TASK TO CARRY OUT
Once the line containing "## 🙏 Agradecimientos" has been copied, stop; copy every line before it exactly, beginning with the first line of the material below.

SUPPLIED RECORDS
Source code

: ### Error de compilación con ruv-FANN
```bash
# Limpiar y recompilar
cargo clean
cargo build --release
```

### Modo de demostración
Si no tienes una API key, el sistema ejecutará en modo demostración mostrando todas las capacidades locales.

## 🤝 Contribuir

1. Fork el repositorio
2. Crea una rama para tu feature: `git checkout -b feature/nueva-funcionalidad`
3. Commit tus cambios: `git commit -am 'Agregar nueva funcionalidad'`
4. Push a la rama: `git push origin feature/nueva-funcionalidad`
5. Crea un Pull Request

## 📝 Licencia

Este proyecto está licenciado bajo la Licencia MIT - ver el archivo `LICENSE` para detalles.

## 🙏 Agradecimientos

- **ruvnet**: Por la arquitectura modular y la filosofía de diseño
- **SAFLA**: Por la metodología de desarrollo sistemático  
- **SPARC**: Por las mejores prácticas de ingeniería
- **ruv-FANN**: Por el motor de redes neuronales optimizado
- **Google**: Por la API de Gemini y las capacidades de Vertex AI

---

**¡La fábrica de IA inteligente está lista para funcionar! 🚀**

FINAL ANSWER
Source code

: ### Error de compilación con ruv-FANN
```bash
# Limpiar y recompilar
cargo clean
cargo build --release
```

### Modo de demostración
Si no tienes una API key, el sistema ejecutará en modo demostración mostrando todas las capacidades locales.

## 🤝 Contribuir

1. Fork el repositorio
2. Crea una rama para tu feature: `git checkout -b feature/nueva-funcionalidad`
3. Commit tus cambios: `git commit -am 'Agregar nueva funcionalidad'`
4. Push a la rama: `git push origin feature/nueva-funcionalidad`
5. Crea un Pull Request

## 📝 Licencia

Este proyecto está licenciado bajo la Licencia MIT - ver el archivo `LICENSE` para detalles.

## 🙏 Agradecimientos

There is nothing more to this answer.